Estratto scelto:
____

Si entra nella settimana cruciale per l’elezione del Presidente. I nomi sono due: Jervolino e Ciampi. Io sto avviando un lavoro per la Jervolino ma non dobbiamo scoprirci perché se dobbiamo mandare lì l’altro dobbiamo sempre essere noi a farlo. Senza dimenticare il terzo che potrebbe essere Amato. O forse no. Troppi non lo vogliono.
Lunedì sera si entra nella fase calda. Propongo un incontro di maggioranza per proporre Ciampi da eleggere con il Polo o Jervolino da soli al quarto scrutinio. La mattina dopo D’Alema arriva dicendo di avere avuto la folgorazione: bisogna eleggere Ciampi e basta. Gli chiedo di riflettere. Lo fa opportunamente e decide di azzerare la situazione (con telefonate a Fini e Letta). Il Polo non proporrà alcuna candidatura nell’incontro che alle 15 farà con Veltroni. Dopo se ne riparlerà, ricominciando da capo. Ma sempre Ciampi dovrebbe spuntare.

____

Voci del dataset
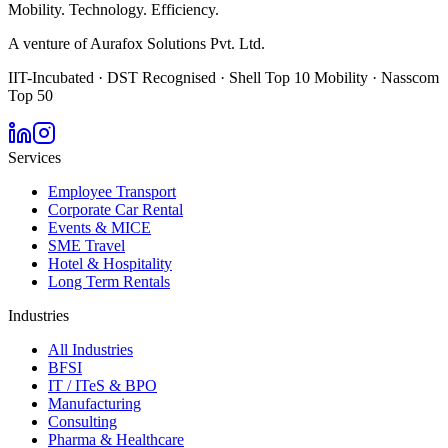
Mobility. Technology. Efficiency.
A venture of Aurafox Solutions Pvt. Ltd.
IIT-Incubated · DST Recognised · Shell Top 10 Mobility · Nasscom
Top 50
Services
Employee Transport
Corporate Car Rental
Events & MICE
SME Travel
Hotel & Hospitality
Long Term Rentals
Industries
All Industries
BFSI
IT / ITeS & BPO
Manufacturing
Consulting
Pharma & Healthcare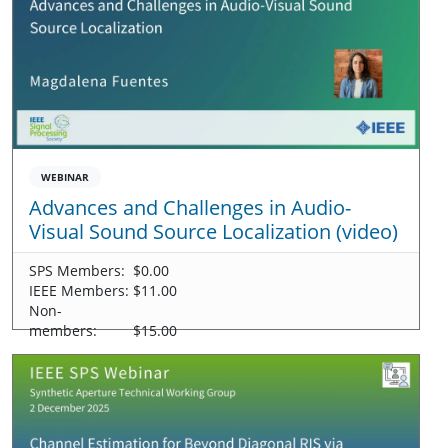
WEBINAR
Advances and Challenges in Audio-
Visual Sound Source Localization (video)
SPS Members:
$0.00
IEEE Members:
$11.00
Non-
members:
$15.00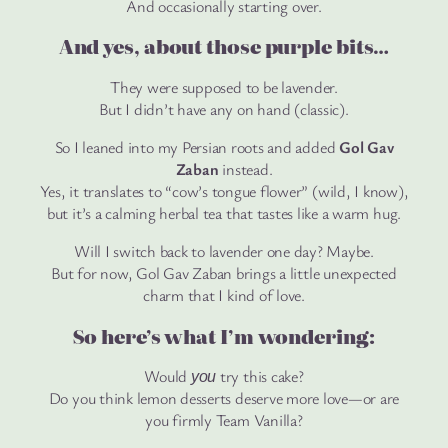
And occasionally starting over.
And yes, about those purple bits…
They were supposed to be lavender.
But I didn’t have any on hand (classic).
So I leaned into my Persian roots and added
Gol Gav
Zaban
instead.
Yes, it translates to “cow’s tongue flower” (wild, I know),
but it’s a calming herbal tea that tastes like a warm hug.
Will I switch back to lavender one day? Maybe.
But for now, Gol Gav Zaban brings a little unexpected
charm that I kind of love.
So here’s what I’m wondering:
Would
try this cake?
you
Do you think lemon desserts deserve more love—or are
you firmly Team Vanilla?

____

Il tuo compito: Trascrivi per intero il testo sull'elezione del Presidente, parola per parola e senza alcuna modifica.

Risposta al compito:
Si entra nella settimana cruciale per l’elezione del Presidente. I nomi sono due: Jervolino e Ciampi. Io sto avviando un lavoro per la Jervolino ma non dobbiamo scoprirci perché se dobbiamo mandare lì l’altro dobbiamo sempre essere noi a farlo. Senza dimenticare il terzo che potrebbe essere Amato. O forse no. Troppi non lo vogliono.
Lunedì sera si entra nella fase calda. Propongo un incontro di maggioranza per proporre Ciampi da eleggere con il Polo o Jervolino da soli al quarto scrutinio. La mattina dopo D’Alema arriva dicendo di avere avuto la folgorazione: bisogna eleggere Ciampi e basta. Gli chiedo di riflettere. Lo fa opportunamente e decide di azzerare la situazione (con telefonate a Fini e Letta). Il Polo non proporrà alcuna candidatura nell’incontro che alle 15 farà con Veltroni. Dopo se ne riparlerà, ricominciando da capo. Ma sempre Ciampi dovrebbe spuntare.